Güzel konu. Tecrübelerin madde madde yazıldığı konular daha faydalı oluyor. Değilse karman çorman oluyor.Acaba yemin yere değmeside önemli olabilirmi? Şimdiye kadar gittiğim sazan avlarında büyüklük ve sayı olarakda hep kasnaklar daha çok verim verdi. Belkide 4 metrelik kamışlar boşluğuda alınınca yem havada kalıyordur.
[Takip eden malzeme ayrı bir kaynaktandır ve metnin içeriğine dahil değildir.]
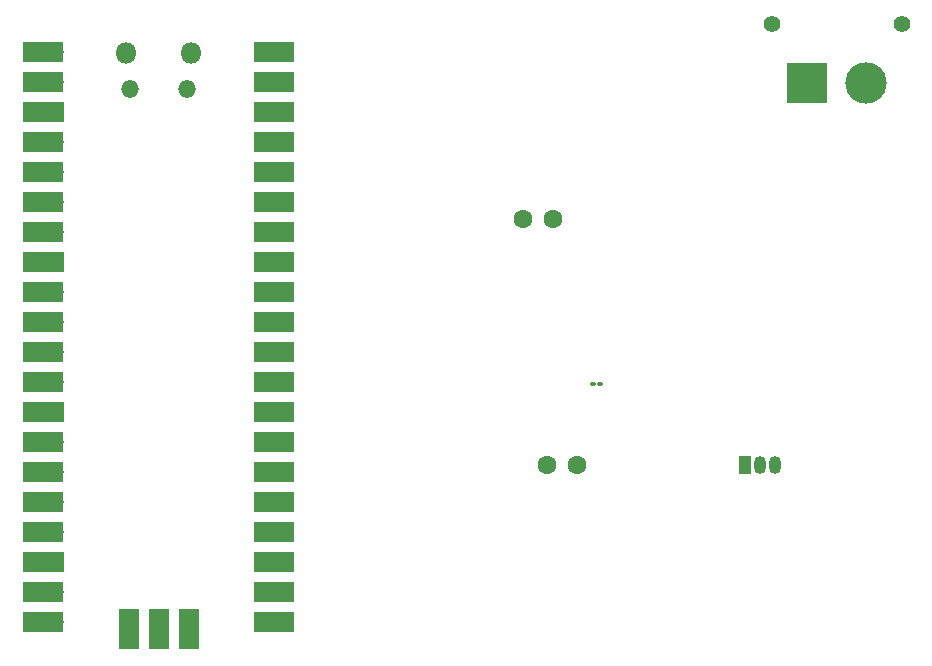
<source format=gbr>
%TF.GenerationSoftware,KiCad,Pcbnew,8.0.0*%
%TF.CreationDate,2024-03-31T23:42:56-03:00*%
%TF.ProjectId,circuito,63697263-7569-4746-9f2e-6b696361645f,rev?*%
%TF.SameCoordinates,Original*%
%TF.FileFunction,Soldermask,Top*%
%TF.FilePolarity,Negative*%
%FSLAX46Y46*%
G04 Gerber Fmt 4.6, Leading zero omitted, Abs format (unit mm)*
G04 Created by KiCad (PCBNEW 8.0.0) date 2024-03-31 23:42:56*
%MOMM*%
%LPD*%
G01*
G04 APERTURE LIST*
G04 Aperture macros list*
%AMRoundRect*
0 Rectangle with rounded corners*
0 $1 Rounding radius*
0 $2 $3 $4 $5 $6 $7 $8 $9 X,Y pos of 4 corners*
0 Add a 4 corners polygon primitive as box body*
4,1,4,$2,$3,$4,$5,$6,$7,$8,$9,$2,$3,0*
0 Add four circle primitives for the rounded corners*
1,1,$1+$1,$2,$3*
1,1,$1+$1,$4,$5*
1,1,$1+$1,$6,$7*
1,1,$1+$1,$8,$9*
0 Add four rect primitives between the rounded corners*
20,1,$1+$1,$2,$3,$4,$5,0*
20,1,$1+$1,$4,$5,$6,$7,0*
20,1,$1+$1,$6,$7,$8,$9,0*
20,1,$1+$1,$8,$9,$2,$3,0*%
G04 Aperture macros list end*
%ADD10RoundRect,0.100000X-0.130000X-0.100000X0.130000X-0.100000X0.130000X0.100000X-0.130000X0.100000X0*%
%ADD11C,1.400000*%
%ADD12R,3.500000X3.500000*%
%ADD13C,3.500000*%
%ADD14R,1.050000X1.500000*%
%ADD15O,1.050000X1.500000*%
%ADD16C,1.600000*%
%ADD17O,1.800000X1.800000*%
%ADD18O,1.500000X1.500000*%
%ADD19O,1.700000X1.700000*%
%ADD20R,3.500000X1.700000*%
%ADD21R,1.700000X1.700000*%
%ADD22R,1.700000X3.500000*%
G04 APERTURE END LIST*
D10*
%TO.C,D1*%
X147335000Y-78000000D03*
X147975000Y-78000000D03*
%TD*%
D11*
%TO.C,J1*%
X162500000Y-47500000D03*
X173500000Y-47500000D03*
D12*
X165500000Y-52500000D03*
D13*
X170500000Y-52500000D03*
%TD*%
D14*
%TO.C,Q1*%
X160230000Y-84860000D03*
D15*
X161500000Y-84860000D03*
X162770000Y-84860000D03*
%TD*%
D16*
%TO.C,R1*%
X141460000Y-64000000D03*
X144000000Y-64000000D03*
%TD*%
D17*
%TO.C,U1*%
X107850000Y-49970000D03*
D18*
X108150000Y-53000000D03*
X113000000Y-53000000D03*
D17*
X113300000Y-49970000D03*
D19*
X101685000Y-49840000D03*
D20*
X100785000Y-49840000D03*
D19*
X101685000Y-52380000D03*
D20*
X100785000Y-52380000D03*
D21*
X101685000Y-54920000D03*
D20*
X100785000Y-54920000D03*
D19*
X101685000Y-57460000D03*
D20*
X100785000Y-57460000D03*
D19*
X101685000Y-60000000D03*
D20*
X100785000Y-60000000D03*
D19*
X101685000Y-62540000D03*
D20*
X100785000Y-62540000D03*
D19*
X101685000Y-65080000D03*
D20*
X100785000Y-65080000D03*
D21*
X101685000Y-67620000D03*
D20*
X100785000Y-67620000D03*
D19*
X101685000Y-70160000D03*
D20*
X100785000Y-70160000D03*
D19*
X101685000Y-72700000D03*
D20*
X100785000Y-72700000D03*
D19*
X101685000Y-75240000D03*
D20*
X100785000Y-75240000D03*
D19*
X101685000Y-77780000D03*
D20*
X100785000Y-77780000D03*
D21*
X101685000Y-80320000D03*
D20*
X100785000Y-80320000D03*
D19*
X101685000Y-82860000D03*
D20*
X100785000Y-82860000D03*
D19*
X101685000Y-85400000D03*
D20*
X100785000Y-85400000D03*
D19*
X101685000Y-87940000D03*
D20*
X100785000Y-87940000D03*
D19*
X101685000Y-90480000D03*
D20*
X100785000Y-90480000D03*
D21*
X101685000Y-93020000D03*
D20*
X100785000Y-93020000D03*
D19*
X101685000Y-95560000D03*
D20*
X100785000Y-95560000D03*
D19*
X101685000Y-98100000D03*
D20*
X100785000Y-98100000D03*
D19*
X119465000Y-98100000D03*
D20*
X120365000Y-98100000D03*
D19*
X119465000Y-95560000D03*
D20*
X120365000Y-95560000D03*
D21*
X119465000Y-93020000D03*
D20*
X120365000Y-93020000D03*
D19*
X119465000Y-90480000D03*
D20*
X120365000Y-90480000D03*
D19*
X119465000Y-87940000D03*
D20*
X120365000Y-87940000D03*
D19*
X119465000Y-85400000D03*
D20*
X120365000Y-85400000D03*
D19*
X119465000Y-82860000D03*
D20*
X120365000Y-82860000D03*
D21*
X119465000Y-80320000D03*
D20*
X120365000Y-80320000D03*
D19*
X119465000Y-77780000D03*
D20*
X120365000Y-77780000D03*
D19*
X119465000Y-75240000D03*
D20*
X120365000Y-75240000D03*
D19*
X119465000Y-72700000D03*
D20*
X120365000Y-72700000D03*
D19*
X119465000Y-70160000D03*
D20*
X120365000Y-70160000D03*
D21*
X119465000Y-67620000D03*
D20*
X120365000Y-67620000D03*
D19*
X119465000Y-65080000D03*
D20*
X120365000Y-65080000D03*
D19*
X119465000Y-62540000D03*
D20*
X120365000Y-62540000D03*
D19*
X119465000Y-60000000D03*
D20*
X120365000Y-60000000D03*
D19*
X119465000Y-57460000D03*
D20*
X120365000Y-57460000D03*
D21*
X119465000Y-54920000D03*
D20*
X120365000Y-54920000D03*
D19*
X119465000Y-52380000D03*
D20*
X120365000Y-52380000D03*
D19*
X119465000Y-49840000D03*
D20*
X120365000Y-49840000D03*
D19*
X108035000Y-97870000D03*
D22*
X108035000Y-98770000D03*
D21*
X110575000Y-97870000D03*
D22*
X110575000Y-98770000D03*
D19*
X113115000Y-97870000D03*
D22*
X113115000Y-98770000D03*
%TD*%
D16*
%TO.C,R2*%
X143460000Y-84870000D03*
X146000000Y-84870000D03*
%TD*%
M02*

</source>
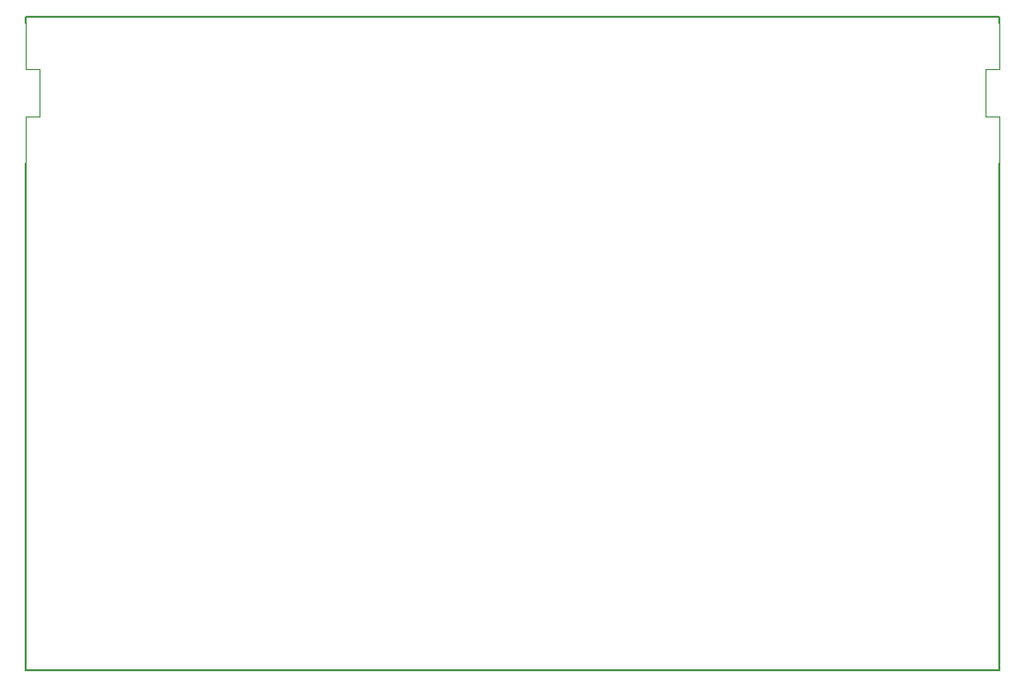
<source format=gbr>
G04 #@! TF.GenerationSoftware,KiCad,Pcbnew,(5.0.1)-3*
G04 #@! TF.CreationDate,2021-08-06T18:40:02+02:00*
G04 #@! TF.ProjectId,Guitar DSP,477569746172204453502E6B69636164,rev?*
G04 #@! TF.SameCoordinates,Original*
G04 #@! TF.FileFunction,Profile,NP*
%FSLAX46Y46*%
G04 Gerber Fmt 4.6, Leading zero omitted, Abs format (unit mm)*
G04 Created by KiCad (PCBNEW (5.0.1)-3) date 06/08/2021 18:40:02*
%MOMM*%
%LPD*%
G01*
G04 APERTURE LIST*
%ADD10C,0.150000*%
G04 #@! TA.AperFunction,NonConductor*
%ADD11C,0.000100*%
G04 #@! TD*
G04 APERTURE END LIST*
D10*
X163500000Y-90000000D02*
X163500000Y-90500000D01*
X80000000Y-90000000D02*
X80000000Y-90500000D01*
X80000000Y-146000000D02*
X80000000Y-102500000D01*
X163500000Y-146000000D02*
X80000000Y-146000000D01*
X163500000Y-102500000D02*
X163500000Y-146000000D01*
X80000000Y-90000000D02*
X163500000Y-90000000D01*
D11*
G04 #@! TO.C,J3*
X80000000Y-90500000D02*
X80000000Y-94500000D01*
X80000000Y-94500000D02*
X81200000Y-94500000D01*
X81200000Y-94500000D02*
X81200000Y-98500000D01*
X81200000Y-98500000D02*
X80000000Y-98500000D01*
X80000000Y-98500000D02*
X80000000Y-102500000D01*
G04 #@! TO.C,J4*
X163500000Y-94500000D02*
X163500000Y-90500000D01*
X162300000Y-94500000D02*
X163500000Y-94500000D01*
X162300000Y-98500000D02*
X162300000Y-94500000D01*
X163500000Y-98500000D02*
X162300000Y-98500000D01*
X163500000Y-102500000D02*
X163500000Y-98500000D01*
G04 #@! TD*
M02*

</source>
Öncelikle herkesin mübarek Ramazan Bayramını ve 30 Ağustos Zafer Bayramını kutluyorum. Abi teşekkür ederim. Bir derleme olsun istedim. Bence de yem yere değmeli veya yüzen boili tipi yem ve küçük kurşunla zeminin hemen 1 cm üstünde olmalı. Kamış olta ile avlanmayalı baya oldu. Sazan için kamış oltadan umudu kesmiş durumdayım. Yemlediğin veya alıştığın avlakta başkasının olması kadar kötü bir his var mı acaba?